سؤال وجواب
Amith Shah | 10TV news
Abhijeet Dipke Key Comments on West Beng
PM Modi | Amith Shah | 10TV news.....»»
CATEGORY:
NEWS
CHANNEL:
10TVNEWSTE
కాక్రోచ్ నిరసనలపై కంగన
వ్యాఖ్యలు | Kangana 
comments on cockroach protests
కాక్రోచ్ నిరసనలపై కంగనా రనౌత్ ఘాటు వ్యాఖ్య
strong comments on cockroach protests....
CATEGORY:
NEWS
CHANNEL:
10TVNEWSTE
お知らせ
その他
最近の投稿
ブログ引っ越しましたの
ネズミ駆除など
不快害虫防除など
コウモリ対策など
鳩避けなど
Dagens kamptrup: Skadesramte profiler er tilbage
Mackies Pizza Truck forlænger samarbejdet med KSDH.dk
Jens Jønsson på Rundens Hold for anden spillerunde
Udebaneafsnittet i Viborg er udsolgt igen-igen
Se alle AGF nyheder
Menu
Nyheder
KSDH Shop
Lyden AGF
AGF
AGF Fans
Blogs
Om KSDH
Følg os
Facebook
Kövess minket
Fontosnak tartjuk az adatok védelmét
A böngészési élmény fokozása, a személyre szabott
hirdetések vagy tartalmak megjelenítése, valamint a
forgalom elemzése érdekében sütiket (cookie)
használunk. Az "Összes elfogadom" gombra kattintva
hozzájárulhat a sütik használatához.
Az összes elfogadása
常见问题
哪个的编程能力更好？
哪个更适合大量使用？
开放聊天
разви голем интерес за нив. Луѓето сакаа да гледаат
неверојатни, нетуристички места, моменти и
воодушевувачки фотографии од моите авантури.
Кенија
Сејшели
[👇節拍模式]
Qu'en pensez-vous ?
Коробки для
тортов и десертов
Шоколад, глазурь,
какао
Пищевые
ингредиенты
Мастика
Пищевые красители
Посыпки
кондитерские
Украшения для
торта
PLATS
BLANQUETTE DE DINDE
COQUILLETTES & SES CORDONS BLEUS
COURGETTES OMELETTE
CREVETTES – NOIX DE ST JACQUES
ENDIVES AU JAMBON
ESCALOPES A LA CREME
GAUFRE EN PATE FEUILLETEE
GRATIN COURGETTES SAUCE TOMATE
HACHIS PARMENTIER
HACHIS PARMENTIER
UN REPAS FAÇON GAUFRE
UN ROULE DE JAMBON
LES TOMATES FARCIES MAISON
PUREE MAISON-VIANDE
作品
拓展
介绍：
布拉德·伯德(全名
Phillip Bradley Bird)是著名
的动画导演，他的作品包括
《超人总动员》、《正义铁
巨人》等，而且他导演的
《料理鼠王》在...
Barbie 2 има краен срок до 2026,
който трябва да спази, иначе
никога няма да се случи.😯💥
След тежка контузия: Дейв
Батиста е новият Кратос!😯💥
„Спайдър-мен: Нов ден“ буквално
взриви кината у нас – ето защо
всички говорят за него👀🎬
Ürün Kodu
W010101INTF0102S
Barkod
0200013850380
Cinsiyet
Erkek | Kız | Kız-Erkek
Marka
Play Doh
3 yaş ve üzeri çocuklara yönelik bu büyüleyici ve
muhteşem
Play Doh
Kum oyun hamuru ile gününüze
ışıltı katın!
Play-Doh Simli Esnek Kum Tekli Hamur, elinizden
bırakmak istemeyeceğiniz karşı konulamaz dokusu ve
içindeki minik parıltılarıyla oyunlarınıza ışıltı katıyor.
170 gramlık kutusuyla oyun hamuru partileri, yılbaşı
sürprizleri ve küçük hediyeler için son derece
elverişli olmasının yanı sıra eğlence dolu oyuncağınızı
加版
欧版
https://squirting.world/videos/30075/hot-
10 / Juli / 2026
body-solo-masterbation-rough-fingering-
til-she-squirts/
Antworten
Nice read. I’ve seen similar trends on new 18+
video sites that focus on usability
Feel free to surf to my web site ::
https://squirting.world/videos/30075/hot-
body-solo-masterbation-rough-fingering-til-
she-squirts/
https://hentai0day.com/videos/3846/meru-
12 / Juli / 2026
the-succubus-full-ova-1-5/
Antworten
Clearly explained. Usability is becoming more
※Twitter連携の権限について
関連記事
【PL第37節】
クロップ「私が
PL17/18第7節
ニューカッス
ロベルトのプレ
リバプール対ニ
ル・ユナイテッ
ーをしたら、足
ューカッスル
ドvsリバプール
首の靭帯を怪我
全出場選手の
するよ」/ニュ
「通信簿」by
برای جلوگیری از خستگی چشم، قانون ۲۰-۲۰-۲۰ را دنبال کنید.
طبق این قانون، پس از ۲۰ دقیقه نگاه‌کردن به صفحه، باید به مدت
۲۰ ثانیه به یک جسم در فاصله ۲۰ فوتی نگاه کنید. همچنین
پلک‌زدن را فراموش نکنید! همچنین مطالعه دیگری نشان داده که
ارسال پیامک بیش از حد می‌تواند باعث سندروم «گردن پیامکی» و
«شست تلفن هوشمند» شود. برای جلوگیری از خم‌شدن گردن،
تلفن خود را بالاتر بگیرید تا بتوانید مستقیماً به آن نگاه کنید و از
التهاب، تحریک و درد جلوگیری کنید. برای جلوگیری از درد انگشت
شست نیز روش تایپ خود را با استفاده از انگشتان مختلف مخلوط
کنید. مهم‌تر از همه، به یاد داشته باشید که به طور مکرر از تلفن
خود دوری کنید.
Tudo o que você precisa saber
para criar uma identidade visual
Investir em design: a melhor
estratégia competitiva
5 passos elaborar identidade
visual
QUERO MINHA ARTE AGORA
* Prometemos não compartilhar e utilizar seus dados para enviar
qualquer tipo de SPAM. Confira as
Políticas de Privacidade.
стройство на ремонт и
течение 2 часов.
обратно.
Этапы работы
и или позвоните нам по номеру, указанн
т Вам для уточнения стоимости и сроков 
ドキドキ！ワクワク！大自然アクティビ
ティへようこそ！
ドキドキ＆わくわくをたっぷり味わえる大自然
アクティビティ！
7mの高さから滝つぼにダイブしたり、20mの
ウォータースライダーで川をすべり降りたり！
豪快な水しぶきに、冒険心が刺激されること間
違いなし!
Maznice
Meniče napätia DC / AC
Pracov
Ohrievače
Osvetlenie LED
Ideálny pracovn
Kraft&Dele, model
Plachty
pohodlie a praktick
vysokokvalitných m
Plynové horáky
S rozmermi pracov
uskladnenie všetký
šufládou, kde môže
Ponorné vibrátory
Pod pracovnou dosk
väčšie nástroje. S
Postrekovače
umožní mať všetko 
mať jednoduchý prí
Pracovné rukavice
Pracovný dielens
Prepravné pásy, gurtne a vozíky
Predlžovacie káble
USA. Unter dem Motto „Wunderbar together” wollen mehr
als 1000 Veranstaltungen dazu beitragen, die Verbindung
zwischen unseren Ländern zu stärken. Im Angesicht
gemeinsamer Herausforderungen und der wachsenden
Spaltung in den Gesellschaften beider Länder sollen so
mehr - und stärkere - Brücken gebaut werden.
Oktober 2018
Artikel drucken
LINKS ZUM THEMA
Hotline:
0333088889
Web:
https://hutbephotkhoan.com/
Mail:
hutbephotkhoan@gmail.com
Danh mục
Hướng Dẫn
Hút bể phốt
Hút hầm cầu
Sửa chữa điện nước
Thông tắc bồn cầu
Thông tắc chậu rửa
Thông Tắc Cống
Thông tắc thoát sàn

### [What is being asked]
Reproduce the material above in full, word for word.

### [Solution to this exercise]
سؤال وجواب
Amith Shah | 10TV news
Abhijeet Dipke Key Comments on West Beng
PM Modi | Amith Shah | 10TV news.....»»
CATEGORY:
NEWS
CHANNEL:
10TVNEWSTE
కాక్రోచ్ నిరసనలపై కంగన
వ్యాఖ్యలు | Kangana 
comments on cockroach protests
కాక్రోచ్ నిరసనలపై కంగనా రనౌత్ ఘాటు వ్యాఖ్య
strong comments on cockroach protests....
CATEGORY:
NEWS
CHANNEL:
10TVNEWSTE
お知らせ
その他
最近の投稿
ブログ引っ越しましたの
ネズミ駆除など
不快害虫防除など
コウモリ対策など
鳩避けなど
Dagens kamptrup: Skadesramte profiler er tilbage
Mackies Pizza Truck forlænger samarbejdet med KSDH.dk
Jens Jønsson på Rundens Hold for anden spillerunde
Udebaneafsnittet i Viborg er udsolgt igen-igen
Se alle AGF nyheder
Menu
Nyheder
KSDH Shop
Lyden AGF
AGF
AGF Fans
Blogs
Om KSDH
Følg os
Facebook
Kövess minket
Fontosnak tartjuk az adatok védelmét
A böngészési élmény fokozása, a személyre szabott
hirdetések vagy tartalmak megjelenítése, valamint a
forgalom elemzése érdekében sütiket (cookie)
használunk. Az "Összes elfogadom" gombra kattintva
hozzájárulhat a sütik használatához.
Az összes elfogadása
常见问题
哪个的编程能力更好？
哪个更适合大量使用？
开放聊天
разви голем интерес за нив. Луѓето сакаа да гледаат
неверојатни, нетуристички места, моменти и
воодушевувачки фотографии од моите авантури.
Кенија
Сејшели
[👇節拍模式]
Qu'en pensez-vous ?
Коробки для
тортов и десертов
Шоколад, глазурь,
какао
Пищевые
ингредиенты
Мастика
Пищевые красители
Посыпки
кондитерские
Украшения для
торта
PLATS
BLANQUETTE DE DINDE
COQUILLETTES & SES CORDONS BLEUS
COURGETTES OMELETTE
CREVETTES – NOIX DE ST JACQUES
ENDIVES AU JAMBON
ESCALOPES A LA CREME
GAUFRE EN PATE FEUILLETEE
GRATIN COURGETTES SAUCE TOMATE
HACHIS PARMENTIER
HACHIS PARMENTIER
UN REPAS FAÇON GAUFRE
UN ROULE DE JAMBON
LES TOMATES FARCIES MAISON
PUREE MAISON-VIANDE
作品
拓展
介绍：
布拉德·伯德(全名
Phillip Bradley Bird)是著名
的动画导演，他的作品包括
《超人总动员》、《正义铁
巨人》等，而且他导演的
《料理鼠王》在...
Barbie 2 има краен срок до 2026,
който трябва да спази, иначе
никога няма да се случи.😯💥
След тежка контузия: Дейв
Батиста е новият Кратос!😯💥
„Спайдър-мен: Нов ден“ буквално
взриви кината у нас – ето защо
всички говорят за него👀🎬
Ürün Kodu
W010101INTF0102S
Barkod
0200013850380
Cinsiyet
Erkek | Kız | Kız-Erkek
Marka
Play Doh
3 yaş ve üzeri çocuklara yönelik bu büyüleyici ve
muhteşem
Play Doh
Kum oyun hamuru ile gününüze
ışıltı katın!
Play-Doh Simli Esnek Kum Tekli Hamur, elinizden
bırakmak istemeyeceğiniz karşı konulamaz dokusu ve
içindeki minik parıltılarıyla oyunlarınıza ışıltı katıyor.
170 gramlık kutusuyla oyun hamuru partileri, yılbaşı
sürprizleri ve küçük hediyeler için son derece
elverişli olmasının yanı sıra eğlence dolu oyuncağınızı
加版
欧版
https://squirting.world/videos/30075/hot-
10 / Juli / 2026
body-solo-masterbation-rough-fingering-
til-she-squirts/
Antworten
Nice read. I’ve seen similar trends on new 18+
video sites that focus on usability
Feel free to surf to my web site ::
https://squirting.world/videos/30075/hot-
body-solo-masterbation-rough-fingering-til-
she-squirts/
https://hentai0day.com/videos/3846/meru-
12 / Juli / 2026
the-succubus-full-ova-1-5/
Antworten
Clearly explained. Usability is becoming more
※Twitter連携の権限について
関連記事
【PL第37節】
クロップ「私が
PL17/18第7節
ニューカッス
ロベルトのプレ
リバプール対ニ
ル・ユナイテッ
ーをしたら、足
ューカッスル
ドvsリバプール
首の靭帯を怪我
全出場選手の
するよ」/ニュ
「通信簿」by
برای جلوگیری از خستگی چشم، قانون ۲۰-۲۰-۲۰ را دنبال کنید.
طبق این قانون، پس از ۲۰ دقیقه نگاه‌کردن به صفحه، باید به مدت
۲۰ ثانیه به یک جسم در فاصله ۲۰ فوتی نگاه کنید. همچنین
پلک‌زدن را فراموش نکنید! همچنین مطالعه دیگری نشان داده که
ارسال پیامک بیش از حد می‌تواند باعث سندروم «گردن پیامکی» و
«شست تلفن هوشمند» شود. برای جلوگیری از خم‌شدن گردن،
تلفن خود را بالاتر بگیرید تا بتوانید مستقیماً به آن نگاه کنید و از
التهاب، تحریک و درد جلوگیری کنید. برای جلوگیری از درد انگشت
شست نیز روش تایپ خود را با استفاده از انگشتان مختلف مخلوط
کنید. مهم‌تر از همه، به یاد داشته باشید که به طور مکرر از تلفن
خود دوری کنید.
Tudo o que você precisa saber
para criar uma identidade visual
Investir em design: a melhor
estratégia competitiva
5 passos elaborar identidade
visual
QUERO MINHA ARTE AGORA
* Prometemos não compartilhar e utilizar seus dados para enviar
qualquer tipo de SPAM. Confira as
Políticas de Privacidade.
стройство на ремонт и
течение 2 часов.
обратно.
Этапы работы
и или позвоните нам по номеру, указанн
т Вам для уточнения стоимости и сроков 
ドキドキ！ワクワク！大自然アクティビ
ティへようこそ！
ドキドキ＆わくわくをたっぷり味わえる大自然
アクティビティ！
7mの高さから滝つぼにダイブしたり、20mの
ウォータースライダーで川をすべり降りたり！
豪快な水しぶきに、冒険心が刺激されること間
違いなし!
Maznice
Meniče napätia DC / AC
Pracov
Ohrievače
Osvetlenie LED
Ideálny pracovn
Kraft&Dele, model
Plachty
pohodlie a praktick
vysokokvalitných m
Plynové horáky
S rozmermi pracov
uskladnenie všetký
šufládou, kde môže
Ponorné vibrátory
Pod pracovnou dosk
väčšie nástroje. S
Postrekovače
umožní mať všetko 
mať jednoduchý prí
Pracovné rukavice
Pracovný dielens
Prepravné pásy, gurtne a vozíky
Predlžovacie káble
USA. Unter dem Motto „Wunderbar together” wollen mehr
als 1000 Veranstaltungen dazu beitragen, die Verbindung
zwischen unseren Ländern zu stärken. Im Angesicht
gemeinsamer Herausforderungen und der wachsenden
Spaltung in den Gesellschaften beider Länder sollen so
mehr - und stärkere - Brücken gebaut werden.
Oktober 2018
Artikel drucken
LINKS ZUM THEMA
Hotline:
0333088889
Web:
https://hutbephotkhoan.com/
Mail:
hutbephotkhoan@gmail.com
Danh mục
Hướng Dẫn
Hút bể phốt
Hút hầm cầu
Sửa chữa điện nước
Thông tắc bồn cầu
Thông tắc chậu rửa
Thông Tắc Cống
Thông tắc thoát sàn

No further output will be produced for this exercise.